ACAD: Automatic Coherence Analysis of Dutch

The goal of ACAD was to develop an environment in which computationally naive discourse analysts can carry out an automatic analysis of causal coherence in discourse.

  • Wilbert Spooren
  • Linguïstiek
Resource types
  • Tools

The research question of the project is: To what extent do the results of small-scale causal coherence analyses in different genres in terms of subjectivity hold for large datasets?

Grammatically parsed text message with the Dutch coherence marker ‘Want’.
Grammatically parsed text message with the Dutch coherence marker ‘Want’.
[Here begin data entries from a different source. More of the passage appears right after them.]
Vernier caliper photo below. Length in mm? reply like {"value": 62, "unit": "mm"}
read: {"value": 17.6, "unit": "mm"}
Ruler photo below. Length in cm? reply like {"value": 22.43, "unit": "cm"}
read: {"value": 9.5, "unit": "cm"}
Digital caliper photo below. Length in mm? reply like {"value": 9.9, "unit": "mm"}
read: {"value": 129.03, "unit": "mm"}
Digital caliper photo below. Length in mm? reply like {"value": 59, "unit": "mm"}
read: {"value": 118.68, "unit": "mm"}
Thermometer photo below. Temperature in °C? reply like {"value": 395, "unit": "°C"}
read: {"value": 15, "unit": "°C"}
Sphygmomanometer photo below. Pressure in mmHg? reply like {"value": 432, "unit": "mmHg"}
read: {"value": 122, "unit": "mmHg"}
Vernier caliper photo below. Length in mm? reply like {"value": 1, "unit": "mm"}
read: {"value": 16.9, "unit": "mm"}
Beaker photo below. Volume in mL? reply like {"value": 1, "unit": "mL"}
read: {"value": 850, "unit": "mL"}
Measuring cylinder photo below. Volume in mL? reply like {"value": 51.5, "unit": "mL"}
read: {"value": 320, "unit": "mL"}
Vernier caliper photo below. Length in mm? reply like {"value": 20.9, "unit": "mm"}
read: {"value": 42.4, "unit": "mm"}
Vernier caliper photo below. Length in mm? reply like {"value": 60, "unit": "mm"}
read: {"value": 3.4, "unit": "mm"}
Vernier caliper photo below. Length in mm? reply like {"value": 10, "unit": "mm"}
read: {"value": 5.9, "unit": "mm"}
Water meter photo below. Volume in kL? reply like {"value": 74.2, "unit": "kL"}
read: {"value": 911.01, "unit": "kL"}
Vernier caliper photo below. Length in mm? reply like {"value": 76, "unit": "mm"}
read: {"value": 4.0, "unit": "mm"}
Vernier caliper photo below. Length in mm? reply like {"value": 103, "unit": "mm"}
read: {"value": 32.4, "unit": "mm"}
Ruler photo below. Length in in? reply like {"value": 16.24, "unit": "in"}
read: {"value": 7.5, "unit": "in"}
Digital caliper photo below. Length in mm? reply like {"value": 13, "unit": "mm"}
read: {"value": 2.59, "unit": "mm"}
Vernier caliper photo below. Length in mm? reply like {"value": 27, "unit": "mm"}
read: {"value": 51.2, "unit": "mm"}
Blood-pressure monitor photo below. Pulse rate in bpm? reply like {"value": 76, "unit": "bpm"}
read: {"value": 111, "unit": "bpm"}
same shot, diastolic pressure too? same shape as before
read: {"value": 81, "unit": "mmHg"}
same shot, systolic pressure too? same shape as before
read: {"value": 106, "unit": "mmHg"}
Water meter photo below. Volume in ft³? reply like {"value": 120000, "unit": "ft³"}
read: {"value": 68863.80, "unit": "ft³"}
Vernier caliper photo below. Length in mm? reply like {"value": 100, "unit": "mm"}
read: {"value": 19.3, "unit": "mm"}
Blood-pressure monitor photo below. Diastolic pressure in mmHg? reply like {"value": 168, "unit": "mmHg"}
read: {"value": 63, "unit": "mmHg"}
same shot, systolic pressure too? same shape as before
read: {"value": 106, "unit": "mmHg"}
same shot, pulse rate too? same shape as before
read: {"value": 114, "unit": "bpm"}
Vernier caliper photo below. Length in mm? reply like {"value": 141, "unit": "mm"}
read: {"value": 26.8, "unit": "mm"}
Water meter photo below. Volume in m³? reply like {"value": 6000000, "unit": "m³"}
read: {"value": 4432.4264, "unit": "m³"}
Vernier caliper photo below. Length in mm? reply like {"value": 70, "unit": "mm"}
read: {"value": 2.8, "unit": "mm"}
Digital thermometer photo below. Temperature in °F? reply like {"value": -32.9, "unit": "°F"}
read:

Coherence markers such as want and omdat differ in their degree of subjectivity. As a discourse analyst, one wants to be able to investigate the environment of these markers, to see whether the environment of subjective connectives like want contains more subjective words than that of relatively objective connectives like omdat and doordat. The ACAD tool allows the researcher to search through a large number of corpora (some already available in CLARIAH, like SoNaR, some newly added, like a corpus of Dutch WhatsApp messages). Core of the project is a search interface, CESAR (Corpus Editor for Syntactically Annotated Resources). CESAR allows the user to formulate advanced search queries without any advanced programming skills. It makes use of the annotations available in the corpora(POS -tagging, lemmatization, grammatical parse). It also has many options to control the output. In principle, the search interface is extendable to other languages and other types of research questions.